:: HOW TO COMPLETE THIS TASK ::
Print the data once more, exactly as given. Drop the pictures.

=== EXTRACTED ENTRIES ===

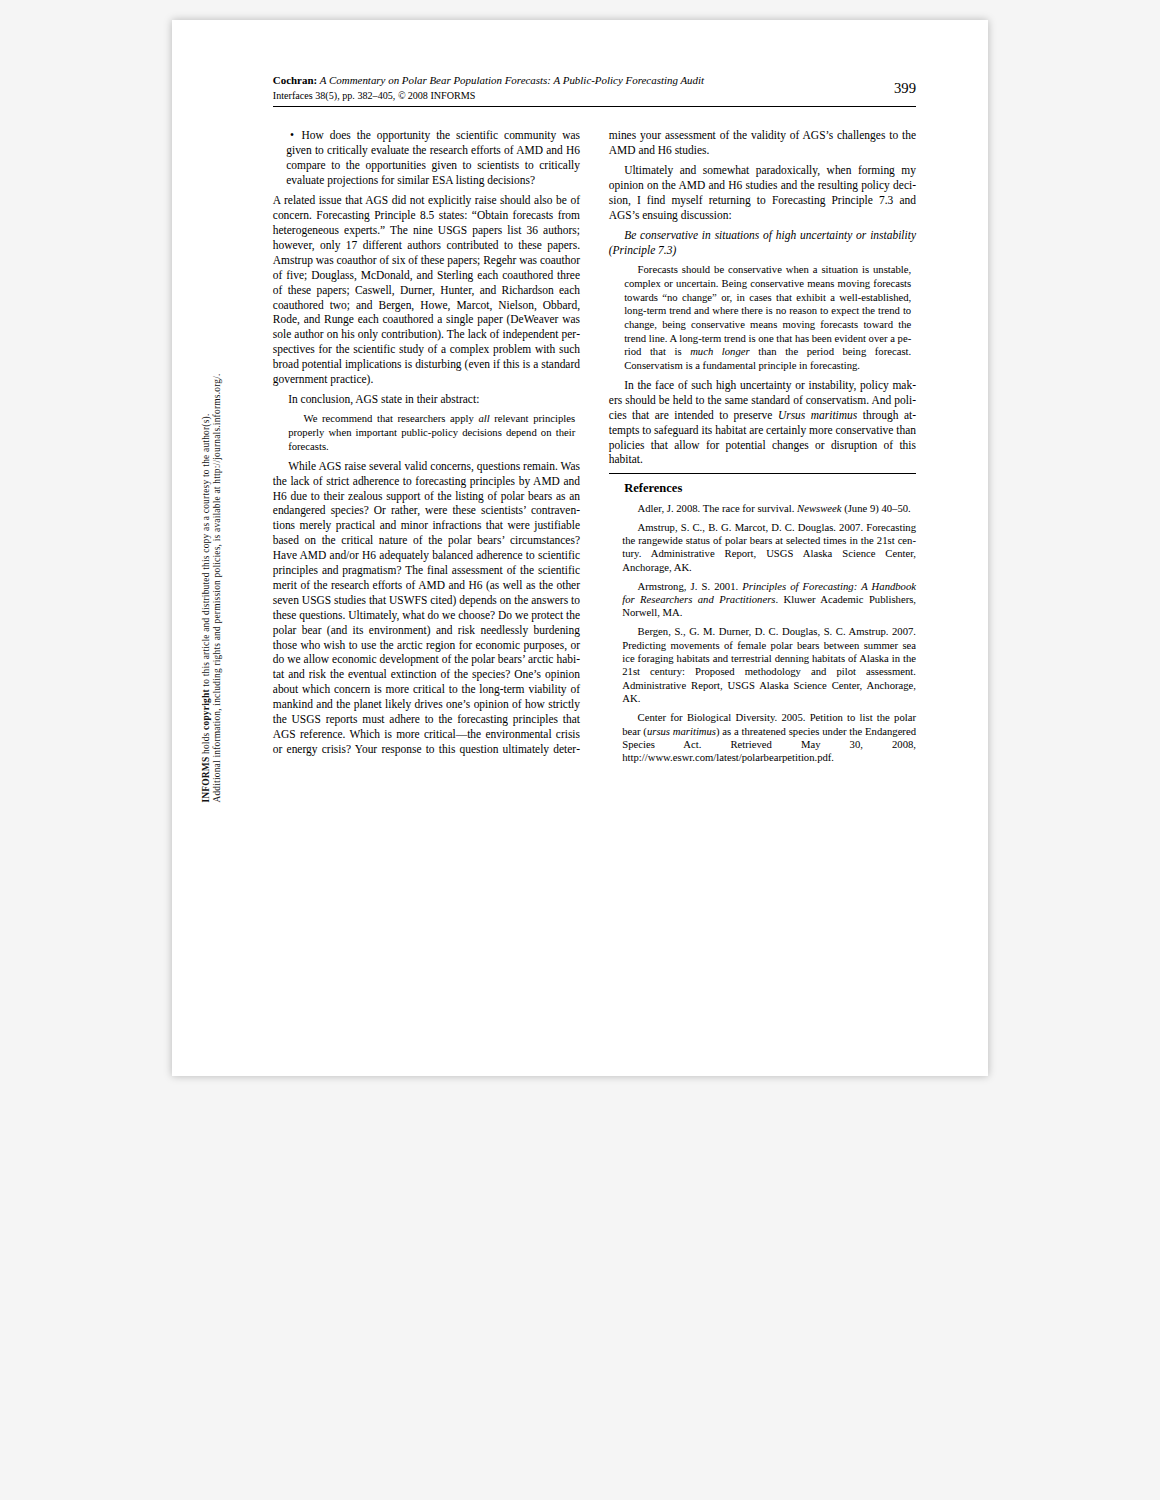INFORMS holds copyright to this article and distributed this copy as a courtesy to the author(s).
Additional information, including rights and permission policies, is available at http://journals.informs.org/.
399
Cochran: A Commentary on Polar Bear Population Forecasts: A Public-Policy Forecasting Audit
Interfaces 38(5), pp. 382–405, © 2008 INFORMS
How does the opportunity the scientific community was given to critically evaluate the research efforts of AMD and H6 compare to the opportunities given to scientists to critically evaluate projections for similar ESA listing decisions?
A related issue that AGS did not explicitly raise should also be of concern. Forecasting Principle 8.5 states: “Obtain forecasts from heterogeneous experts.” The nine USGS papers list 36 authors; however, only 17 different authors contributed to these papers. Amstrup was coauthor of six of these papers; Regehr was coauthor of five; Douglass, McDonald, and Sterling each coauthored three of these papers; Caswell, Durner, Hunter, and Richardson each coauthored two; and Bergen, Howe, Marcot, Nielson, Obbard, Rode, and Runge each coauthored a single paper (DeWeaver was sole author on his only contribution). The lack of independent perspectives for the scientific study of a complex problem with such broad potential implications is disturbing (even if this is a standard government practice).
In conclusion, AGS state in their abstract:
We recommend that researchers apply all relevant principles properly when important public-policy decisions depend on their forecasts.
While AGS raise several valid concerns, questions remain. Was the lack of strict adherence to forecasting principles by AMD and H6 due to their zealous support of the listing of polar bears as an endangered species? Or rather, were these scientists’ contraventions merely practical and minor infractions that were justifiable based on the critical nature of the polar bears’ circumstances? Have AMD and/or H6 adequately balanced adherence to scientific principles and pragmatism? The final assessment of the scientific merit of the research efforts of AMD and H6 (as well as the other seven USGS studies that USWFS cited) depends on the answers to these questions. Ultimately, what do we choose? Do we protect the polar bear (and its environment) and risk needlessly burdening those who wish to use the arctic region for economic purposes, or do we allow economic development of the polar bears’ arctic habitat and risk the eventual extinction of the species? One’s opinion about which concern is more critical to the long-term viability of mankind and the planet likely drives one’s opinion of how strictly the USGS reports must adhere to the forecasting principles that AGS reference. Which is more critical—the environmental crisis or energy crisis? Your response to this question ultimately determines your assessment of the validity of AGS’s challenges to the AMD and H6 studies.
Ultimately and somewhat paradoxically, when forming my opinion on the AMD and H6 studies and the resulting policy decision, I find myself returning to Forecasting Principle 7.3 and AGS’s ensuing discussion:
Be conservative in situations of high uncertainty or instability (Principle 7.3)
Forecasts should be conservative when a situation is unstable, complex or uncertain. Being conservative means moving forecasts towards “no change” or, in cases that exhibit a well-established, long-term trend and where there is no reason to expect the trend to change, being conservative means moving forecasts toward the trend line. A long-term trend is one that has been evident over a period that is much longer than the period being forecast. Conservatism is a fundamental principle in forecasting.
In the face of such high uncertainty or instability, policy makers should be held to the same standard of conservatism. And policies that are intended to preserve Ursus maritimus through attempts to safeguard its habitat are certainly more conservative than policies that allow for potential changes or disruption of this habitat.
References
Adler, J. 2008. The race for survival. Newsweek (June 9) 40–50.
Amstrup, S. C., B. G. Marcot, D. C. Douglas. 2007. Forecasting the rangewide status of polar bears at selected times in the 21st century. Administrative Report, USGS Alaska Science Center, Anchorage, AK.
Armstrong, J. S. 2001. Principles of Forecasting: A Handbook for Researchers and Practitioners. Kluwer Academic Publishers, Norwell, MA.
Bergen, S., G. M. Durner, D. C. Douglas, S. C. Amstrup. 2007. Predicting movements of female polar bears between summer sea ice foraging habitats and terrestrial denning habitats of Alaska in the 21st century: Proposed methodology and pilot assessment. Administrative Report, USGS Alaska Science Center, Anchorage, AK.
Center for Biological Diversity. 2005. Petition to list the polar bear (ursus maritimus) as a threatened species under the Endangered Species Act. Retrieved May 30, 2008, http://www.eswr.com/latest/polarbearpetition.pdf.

===

:: OUTPUT OF THE EXERCISE ::
INFORMS holds copyright to this article and distributed this copy as a courtesy to the author(s).
Additional information, including rights and permission policies, is available at http://journals.informs.org/.
399
Cochran: A Commentary on Polar Bear Population Forecasts: A Public-Policy Forecasting Audit
Interfaces 38(5), pp. 382–405, © 2008 INFORMS
How does the opportunity the scientific community was given to critically evaluate the research efforts of AMD and H6 compare to the opportunities given to scientists to critically evaluate projections for similar ESA listing decisions?
A related issue that AGS did not explicitly raise should also be of concern. Forecasting Principle 8.5 states: “Obtain forecasts from heterogeneous experts.” The nine USGS papers list 36 authors; however, only 17 different authors contributed to these papers. Amstrup was coauthor of six of these papers; Regehr was coauthor of five; Douglass, McDonald, and Sterling each coauthored three of these papers; Caswell, Durner, Hunter, and Richardson each coauthored two; and Bergen, Howe, Marcot, Nielson, Obbard, Rode, and Runge each coauthored a single paper (DeWeaver was sole author on his only contribution). The lack of independent perspectives for the scientific study of a complex problem with such broad potential implications is disturbing (even if this is a standard government practice).
In conclusion, AGS state in their abstract:
We recommend that researchers apply all relevant principles properly when important public-policy decisions depend on their forecasts.
While AGS raise several valid concerns, questions remain. Was the lack of strict adherence to forecasting principles by AMD and H6 due to their zealous support of the listing of polar bears as an endangered species? Or rather, were these scientists’ contraventions merely practical and minor infractions that were justifiable based on the critical nature of the polar bears’ circumstances? Have AMD and/or H6 adequately balanced adherence to scientific principles and pragmatism? The final assessment of the scientific merit of the research efforts of AMD and H6 (as well as the other seven USGS studies that USWFS cited) depends on the answers to these questions. Ultimately, what do we choose? Do we protect the polar bear (and its environment) and risk needlessly burdening those who wish to use the arctic region for economic purposes, or do we allow economic development of the polar bears’ arctic habitat and risk the eventual extinction of the species? One’s opinion about which concern is more critical to the long-term viability of mankind and the planet likely drives one’s opinion of how strictly the USGS reports must adhere to the forecasting principles that AGS reference. Which is more critical—the environmental crisis or energy crisis? Your response to this question ultimately determines your assessment of the validity of AGS’s challenges to the AMD and H6 studies.
Ultimately and somewhat paradoxically, when forming my opinion on the AMD and H6 studies and the resulting policy decision, I find myself returning to Forecasting Principle 7.3 and AGS’s ensuing discussion:
Be conservative in situations of high uncertainty or instability (Principle 7.3)
Forecasts should be conservative when a situation is unstable, complex or uncertain. Being conservative means moving forecasts towards “no change” or, in cases that exhibit a well-established, long-term trend and where there is no reason to expect the trend to change, being conservative means moving forecasts toward the trend line. A long-term trend is one that has been evident over a period that is much longer than the period being forecast. Conservatism is a fundamental principle in forecasting.
In the face of such high uncertainty or instability, policy makers should be held to the same standard of conservatism. And policies that are intended to preserve Ursus maritimus through attempts to safeguard its habitat are certainly more conservative than policies that allow for potential changes or disruption of this habitat.
References
Adler, J. 2008. The race for survival. Newsweek (June 9) 40–50.
Amstrup, S. C., B. G. Marcot, D. C. Douglas. 2007. Forecasting the rangewide status of polar bears at selected times in the 21st century. Administrative Report, USGS Alaska Science Center, Anchorage, AK.
Armstrong, J. S. 2001. Principles of Forecasting: A Handbook for Researchers and Practitioners. Kluwer Academic Publishers, Norwell, MA.
Bergen, S., G. M. Durner, D. C. Douglas, S. C. Amstrup. 2007. Predicting movements of female polar bears between summer sea ice foraging habitats and terrestrial denning habitats of Alaska in the 21st century: Proposed methodology and pilot assessment. Administrative Report, USGS Alaska Science Center, Anchorage, AK.
Center for Biological Diversity. 2005. Petition to list the polar bear (ursus maritimus) as a threatened species under the Endangered Species Act. Retrieved May 30, 2008, http://www.eswr.com/latest/polarbearpetition.pdf.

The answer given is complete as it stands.